▶ [Extrait d'entretien]
Louis Arène, ancien élève à l'Ecole du Jeu.

C. D. Avez-vous déjà eu l’occasion de travailler ensemble en dehors de l’école ?

L. A. J’ai réalisé un film il y a quatre ans dans lequel Julie a joué, ainsi que Judith Chemla et Lionel Lingelser. On a travaillé à partir d’improvisations sur des personnages très marqués.

Dans le cinéma français, actuellement, le type de jeu est naturaliste. Nous avions envie de voir comment nous pouvions amener des personnages hauts en couleur face au média de la caméra.

Nos personnages étaient des rock-stars qui avaient décidé de partir ensemble à la campagne !

J. M. Delphine nous a d’ailleurs fait travailler pendant 5 jours sur la construction de nos personnages. Il fallait que notre personnage puisse se développer, de sorte que le tournage soit presque un documentaire : on pouvait les mettre dans n’importe quelle situation, ils réagissaient et vivaient. On a beaucoup travaillé leurs corps, de manière à pouvoir y entrer et en sortir de manière fluide et concrète.

C. D. Cela fait maintenant 5 ans que vous êtes passés par l’école. Quels liens gardez-vous avec ce lieu et avec Delphine Eliet ?

▶ [Extraits de données]
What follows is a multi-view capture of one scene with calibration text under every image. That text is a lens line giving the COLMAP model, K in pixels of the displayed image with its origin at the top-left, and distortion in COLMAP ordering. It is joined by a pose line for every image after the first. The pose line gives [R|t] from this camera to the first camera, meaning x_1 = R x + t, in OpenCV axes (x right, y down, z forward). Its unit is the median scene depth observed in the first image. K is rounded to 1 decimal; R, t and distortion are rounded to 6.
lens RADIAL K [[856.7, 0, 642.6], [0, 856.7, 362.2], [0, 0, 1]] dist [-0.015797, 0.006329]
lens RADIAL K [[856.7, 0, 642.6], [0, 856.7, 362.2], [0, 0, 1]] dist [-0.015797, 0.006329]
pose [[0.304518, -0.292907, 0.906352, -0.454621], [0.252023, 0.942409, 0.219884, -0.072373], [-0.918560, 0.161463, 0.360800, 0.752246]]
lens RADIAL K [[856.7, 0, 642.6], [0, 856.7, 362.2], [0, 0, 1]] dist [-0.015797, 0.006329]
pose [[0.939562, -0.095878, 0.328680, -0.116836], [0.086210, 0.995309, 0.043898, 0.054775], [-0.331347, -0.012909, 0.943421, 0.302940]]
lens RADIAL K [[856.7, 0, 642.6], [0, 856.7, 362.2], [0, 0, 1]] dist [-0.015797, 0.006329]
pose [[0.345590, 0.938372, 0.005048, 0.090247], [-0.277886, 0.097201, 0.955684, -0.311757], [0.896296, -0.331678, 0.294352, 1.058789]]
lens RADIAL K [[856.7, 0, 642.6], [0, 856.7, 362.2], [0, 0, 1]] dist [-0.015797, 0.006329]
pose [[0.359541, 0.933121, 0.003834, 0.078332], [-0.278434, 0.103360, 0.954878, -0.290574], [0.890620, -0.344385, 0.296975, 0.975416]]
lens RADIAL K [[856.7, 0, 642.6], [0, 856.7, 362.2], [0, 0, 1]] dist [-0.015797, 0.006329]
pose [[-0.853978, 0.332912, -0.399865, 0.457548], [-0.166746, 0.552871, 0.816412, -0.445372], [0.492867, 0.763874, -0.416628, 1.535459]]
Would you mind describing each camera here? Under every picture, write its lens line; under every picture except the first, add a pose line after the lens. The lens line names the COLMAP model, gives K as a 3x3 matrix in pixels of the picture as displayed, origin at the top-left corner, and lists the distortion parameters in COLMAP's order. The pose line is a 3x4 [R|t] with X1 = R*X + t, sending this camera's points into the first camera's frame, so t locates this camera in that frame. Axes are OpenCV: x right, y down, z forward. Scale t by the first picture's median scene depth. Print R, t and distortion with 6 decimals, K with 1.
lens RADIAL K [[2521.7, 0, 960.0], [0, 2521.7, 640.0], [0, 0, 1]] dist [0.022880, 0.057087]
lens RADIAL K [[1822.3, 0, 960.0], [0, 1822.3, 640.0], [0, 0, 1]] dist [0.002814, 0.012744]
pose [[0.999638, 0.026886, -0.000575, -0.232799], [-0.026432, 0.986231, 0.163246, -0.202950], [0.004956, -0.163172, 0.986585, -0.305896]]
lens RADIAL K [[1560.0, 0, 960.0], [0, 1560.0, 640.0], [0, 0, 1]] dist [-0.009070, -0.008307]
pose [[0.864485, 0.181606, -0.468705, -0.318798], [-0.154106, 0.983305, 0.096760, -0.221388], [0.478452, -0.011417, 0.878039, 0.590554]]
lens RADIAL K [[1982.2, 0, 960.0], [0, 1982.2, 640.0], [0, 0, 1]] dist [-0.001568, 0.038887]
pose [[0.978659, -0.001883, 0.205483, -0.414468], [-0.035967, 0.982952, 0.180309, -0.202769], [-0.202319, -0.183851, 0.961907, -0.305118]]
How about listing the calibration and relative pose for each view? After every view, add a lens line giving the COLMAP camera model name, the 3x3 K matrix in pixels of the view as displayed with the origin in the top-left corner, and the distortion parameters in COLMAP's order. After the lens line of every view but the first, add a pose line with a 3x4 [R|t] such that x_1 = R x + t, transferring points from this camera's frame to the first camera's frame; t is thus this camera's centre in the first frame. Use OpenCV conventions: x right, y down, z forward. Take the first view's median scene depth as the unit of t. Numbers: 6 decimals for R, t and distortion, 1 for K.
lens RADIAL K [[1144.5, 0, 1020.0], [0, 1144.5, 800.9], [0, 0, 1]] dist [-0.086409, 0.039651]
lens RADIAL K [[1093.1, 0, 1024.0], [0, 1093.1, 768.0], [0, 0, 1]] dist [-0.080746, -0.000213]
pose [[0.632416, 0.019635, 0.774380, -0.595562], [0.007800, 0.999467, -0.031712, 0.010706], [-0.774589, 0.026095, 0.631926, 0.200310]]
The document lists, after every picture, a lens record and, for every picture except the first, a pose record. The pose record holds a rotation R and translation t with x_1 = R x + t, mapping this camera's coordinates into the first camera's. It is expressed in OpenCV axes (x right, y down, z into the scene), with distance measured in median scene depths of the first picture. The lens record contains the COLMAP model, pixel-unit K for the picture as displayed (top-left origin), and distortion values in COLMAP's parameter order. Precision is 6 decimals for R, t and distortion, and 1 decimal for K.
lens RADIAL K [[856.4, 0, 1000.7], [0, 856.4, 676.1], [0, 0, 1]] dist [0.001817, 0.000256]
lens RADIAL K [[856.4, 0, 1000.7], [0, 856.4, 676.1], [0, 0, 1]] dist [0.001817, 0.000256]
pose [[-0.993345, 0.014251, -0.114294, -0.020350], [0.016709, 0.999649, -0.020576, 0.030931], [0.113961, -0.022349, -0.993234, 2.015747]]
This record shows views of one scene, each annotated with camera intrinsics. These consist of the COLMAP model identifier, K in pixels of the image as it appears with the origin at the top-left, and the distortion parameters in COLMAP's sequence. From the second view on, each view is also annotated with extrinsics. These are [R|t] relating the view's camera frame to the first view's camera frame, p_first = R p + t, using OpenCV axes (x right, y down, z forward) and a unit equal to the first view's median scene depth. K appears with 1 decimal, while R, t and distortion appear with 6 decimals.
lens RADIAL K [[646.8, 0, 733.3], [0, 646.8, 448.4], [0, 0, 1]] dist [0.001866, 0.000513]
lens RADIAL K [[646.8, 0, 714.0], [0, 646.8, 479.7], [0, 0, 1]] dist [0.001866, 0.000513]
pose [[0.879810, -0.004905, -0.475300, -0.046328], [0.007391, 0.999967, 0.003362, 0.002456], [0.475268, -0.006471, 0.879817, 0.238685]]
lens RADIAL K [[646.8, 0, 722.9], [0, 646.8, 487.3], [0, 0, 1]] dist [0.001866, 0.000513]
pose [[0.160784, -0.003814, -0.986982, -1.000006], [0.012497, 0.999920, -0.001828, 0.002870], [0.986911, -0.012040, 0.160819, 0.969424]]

▶ [À vous] Selon l'extrait d'entretien, dans quel but le travail sur les personnages a-t-il beaucoup porté sur leurs corps ? Répondez en une à trois phrases. Les items n'interviennent pas dans cet exercice.

▶ [Réponse attendue] Le corps des personnages a été beaucoup travaillé afin que les acteurs puissent y entrer et en sortir de manière fluide et concrète.